Extension Programs Increased Missouri Cotton Farmer Use of Survey-Based Pest Management
Wrather, J. Allen; Boyd, Michael L.; Kendig, J. Andrew; Nabors, Ray A.
In 1982, only 5% of Missouri cotton farmers surveyed fields for pests and used this information when selecting pest management strategies, i.e., survey based pest management (SBPM). University of Missouri faculty initiated a program that year to instruct farmers about the benefits of SBPM. They provided instruction from 1982 to 1999. During 1999, 3% of Missouri cotton farmers were surveyed by phone for their use of SBPM. That year, farmers used SBPM to protect 82% of Missouri cotton acres. In addition to better yields, the use of SBPM ensured more efficient use of all pest management strategies.

Tools of the Trade

Tips for Teaching Non-Traditional Audiences
Bairstow, Roger; Berry, Holly; Driscoll, Debra Minar
One of the greatest thrills for an Extension educator is being asked, "When's the next one?" at the end of a session. To keep that question coming when teaching non-traditional audiences, these county educators share their tips for designing programs that increase the learner's comfort and create a non-threatening atmosphere. Relationships, cultural differences, use of time and resources, and finding new ways to measure learning progress can all influence programming success.

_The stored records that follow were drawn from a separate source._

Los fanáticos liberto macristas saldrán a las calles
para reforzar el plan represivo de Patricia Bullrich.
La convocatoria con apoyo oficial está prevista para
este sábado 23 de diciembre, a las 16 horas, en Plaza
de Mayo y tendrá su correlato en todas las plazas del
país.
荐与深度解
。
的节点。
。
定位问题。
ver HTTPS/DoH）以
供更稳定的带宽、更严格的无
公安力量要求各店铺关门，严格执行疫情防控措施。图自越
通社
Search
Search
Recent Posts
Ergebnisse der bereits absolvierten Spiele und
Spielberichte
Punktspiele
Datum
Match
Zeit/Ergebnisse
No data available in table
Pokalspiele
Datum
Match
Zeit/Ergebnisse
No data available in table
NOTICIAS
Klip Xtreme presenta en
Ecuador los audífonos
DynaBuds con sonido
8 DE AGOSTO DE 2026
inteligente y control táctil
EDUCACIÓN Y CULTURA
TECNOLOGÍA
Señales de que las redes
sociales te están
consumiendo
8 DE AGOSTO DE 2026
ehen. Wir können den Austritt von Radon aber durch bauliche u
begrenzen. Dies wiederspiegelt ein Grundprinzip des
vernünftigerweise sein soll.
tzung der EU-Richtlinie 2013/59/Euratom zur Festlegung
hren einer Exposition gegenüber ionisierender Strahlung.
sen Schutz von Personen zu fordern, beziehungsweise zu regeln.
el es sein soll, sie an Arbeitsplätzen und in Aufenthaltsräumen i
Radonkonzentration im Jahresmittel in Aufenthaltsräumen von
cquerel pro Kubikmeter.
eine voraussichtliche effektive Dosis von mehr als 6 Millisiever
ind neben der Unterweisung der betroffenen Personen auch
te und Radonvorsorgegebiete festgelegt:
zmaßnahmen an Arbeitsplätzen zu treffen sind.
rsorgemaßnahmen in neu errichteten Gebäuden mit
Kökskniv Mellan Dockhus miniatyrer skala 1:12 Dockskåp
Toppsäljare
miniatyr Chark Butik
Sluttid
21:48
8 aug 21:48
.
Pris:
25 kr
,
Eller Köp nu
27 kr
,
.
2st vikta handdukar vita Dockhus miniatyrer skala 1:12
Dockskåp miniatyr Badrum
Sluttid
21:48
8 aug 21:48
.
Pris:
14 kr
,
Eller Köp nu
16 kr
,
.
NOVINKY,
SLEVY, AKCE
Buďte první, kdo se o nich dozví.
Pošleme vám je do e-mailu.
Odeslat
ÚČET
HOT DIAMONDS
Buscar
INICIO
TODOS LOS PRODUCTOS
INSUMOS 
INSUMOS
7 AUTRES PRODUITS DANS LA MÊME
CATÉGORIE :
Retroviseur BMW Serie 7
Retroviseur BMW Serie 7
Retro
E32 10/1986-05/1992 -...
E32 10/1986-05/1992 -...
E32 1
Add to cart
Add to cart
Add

Engaging Minority and Culturally Diverse Audiences
Hoorman, James J.
Extension's mission is to educate and disseminate research to all people, but minority and culturally diverse audiences are often difficult to engage. The article offers seven ideas to help Extension professionals engage these audiences. Learn to understand their culture. Interact with innovators and key leaders in the community, and understand the hierarchy. Identify and solve local issues. Be patient and persistent, and develop early success stories. Adapt the program to their culture, keep the message simple, and repeat the message. Look for win-win situations and financial incentives to encourage participation. Evaluate, revise, and repeat the program.

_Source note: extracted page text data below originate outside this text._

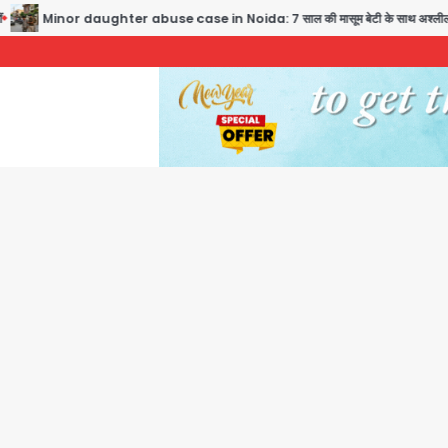
or daughter abuse case in Noida: 7 साल की मासूम बेटी के साथ अश्लील हरकत करने वाले पिता 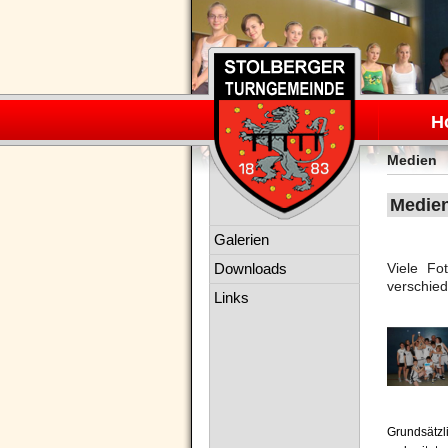
Navigation
überspring
H
Medien
Medie
Navigation
Galerien
überspringen
Downloads
Viele F
verschied
Links
Grundsätzl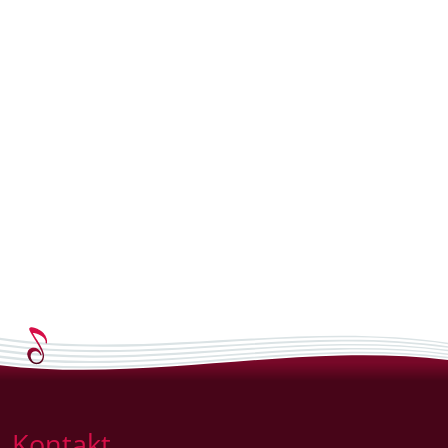
Kontakt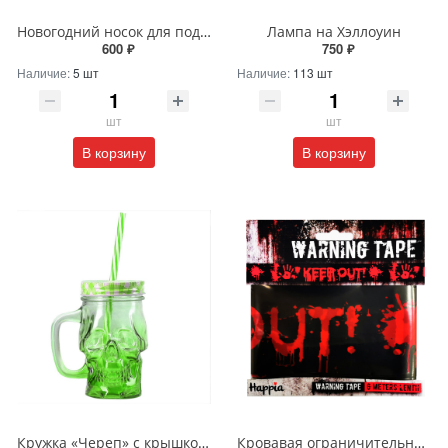
Новогодний носок для подарков с оленем
Лампа на Хэллоуин
600 ₽
750 ₽
Наличие:
5 шт
Наличие:
113 шт
шт
шт
В корзину
В корзину
Кружка «Череп» с крышкой и трубочкой
Кровавая ограничительная лента «Keep out»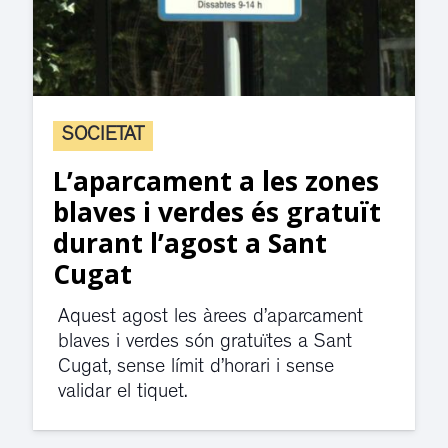
SOCIETAT
L’aparcament a les zones
blaves i verdes és gratuït
durant l’agost a Sant
Cugat
Aquest agost les àrees d’aparcament
blaves i verdes són gratuïtes a Sant
Cugat, sense límit d’horari i sense
validar el tiquet.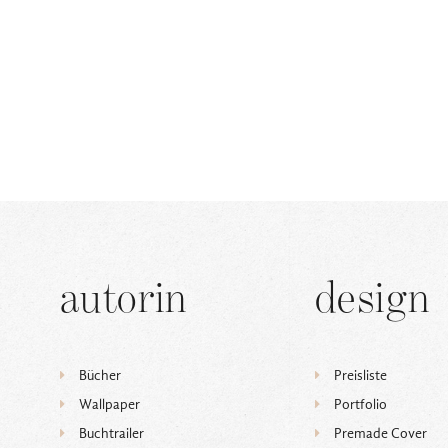
autorin
design
Bücher
Preisliste
Wallpaper
Portfolio
Buchtrailer
Premade Cover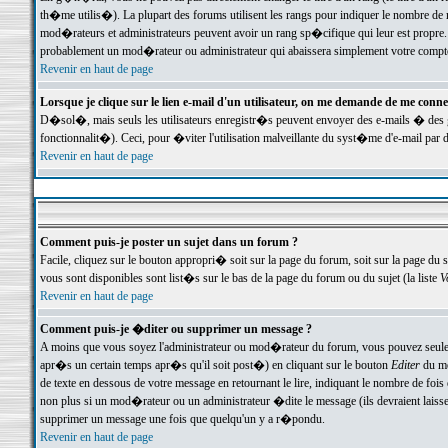
th�me utilis�). La plupart des forums utilisent les rangs pour indiquer le nombre de m
mod�rateurs et administrateurs peuvent avoir un rang sp�cifique qui leur est propre. 
probablement un mod�rateur ou administrateur qui abaissera simplement votre compte
Revenir en haut de page
Lorsque je clique sur le lien e-mail d'un utilisateur, on me demande de me conne
D�sol�, mais seuls les utilisateurs enregistr�s peuvent envoyer des e-mails � des ge
fonctionnalit�). Ceci, pour �viter l'utilisation malveillante du syst�me d'e-mail par 
Revenir en haut de page
Comment puis-je poster un sujet dans un forum ?
Facile, cliquez sur le bouton appropri� soit sur la page du forum, soit sur la page du 
vous sont disponibles sont list�s sur le bas de la page du forum ou du sujet (la liste
V
Revenir en haut de page
Comment puis-je �diter ou supprimer un message ?
A moins que vous soyez l'administrateur ou mod�rateur du forum, vous pouvez seul
apr�s un certain temps apr�s qu'il soit post�) en cliquant sur le bouton
Editer
du me
de texte en dessous de votre message en retournant le lire, indiquant le nombre de fo
non plus si un mod�rateur ou un administrateur �dite le message (ils devraient laisser
supprimer un message une fois que quelqu'un y a r�pondu.
Revenir en haut de page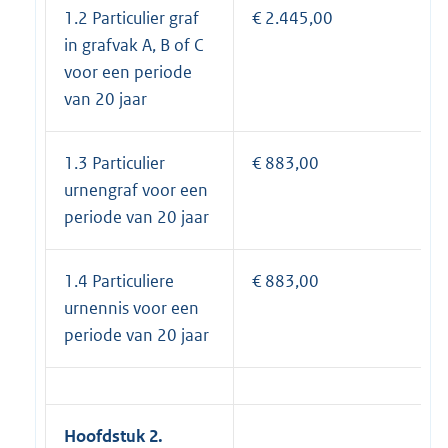
1.2 Particulier graf
€ 2.445,00
in grafvak A, B of C
voor een periode
van 20 jaar
1.3 Particulier
€ 883,00
urnengraf voor een
periode van 20 jaar
1.4 Particuliere
€ 883,00
urnennis voor een
periode van 20 jaar
Hoofdstuk 2.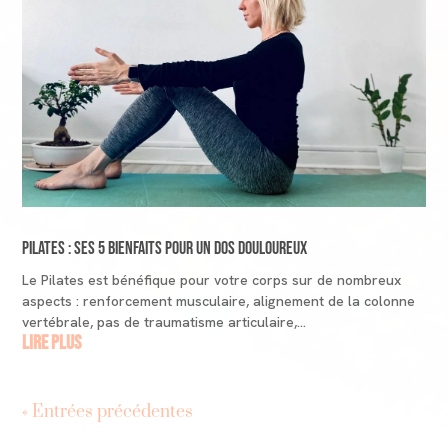
Pilates : ses 5 bienfaits pour un dos douloureux
Le Pilates est bénéfique pour votre corps sur de nombreux
aspects : renforcement musculaire, alignement de la colonne
vertébrale, pas de traumatisme articulaire,…
lire plus
« Entrées précédentes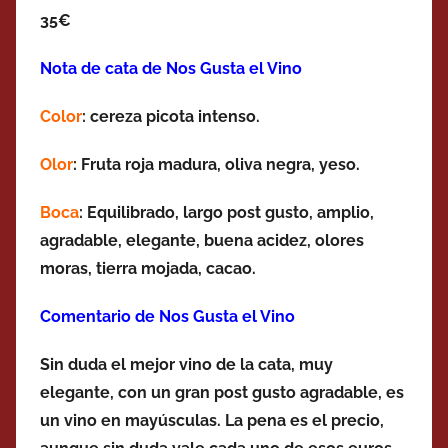
35€
Nota de cata de Nos Gusta el Vino
Color
: cereza picota intenso.
Olor
: Fruta roja madura, oliva negra, yeso.
Boca
: Equilibrado, largo post gusto, amplio,
agradable, elegante, buena acidez, olores
moras, tierra mojada, cacao.
Comentario de Nos Gusta el Vino
Sin duda el mejor vino de la cata, muy
elegante, con un gran post gusto agradable, es
un vino en mayúsculas. La pena es el precio,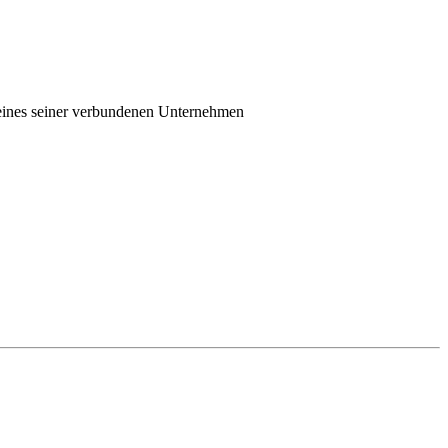
eines seiner verbundenen Unternehmen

Total Rural Capital: A Model to Engage Extension Faculty and the Public in Rural Community Development
Cartwright, Sharon; Gallagher, Tom
Rural community development is challenging work. This article introduces a tool that is useful for scholarship and for working with people in rural communities. Total rural capital is a multi-disciplinary model that can help faculty develop scholarship from their work while helping the public to better understand the complexity of community development.

Recipe Checklist: A Tool to Aid Development of Recipes for Audiences with Limited Resources
Reed, Debra B.; Schuster, Ellen
Recipes are popular vehicles in nutrition education. Significant time and resources are devoted to identifying, developing and distributing recipes in Extension nutrition education programs. A qualitative review of existing recipes found some recipes to be lacking in standardization. The authors review previous work about recipe development for limited resource audiences and present a comprehensive recipe checklist for Extension staff to better assess whether a recipe will be effective in programming.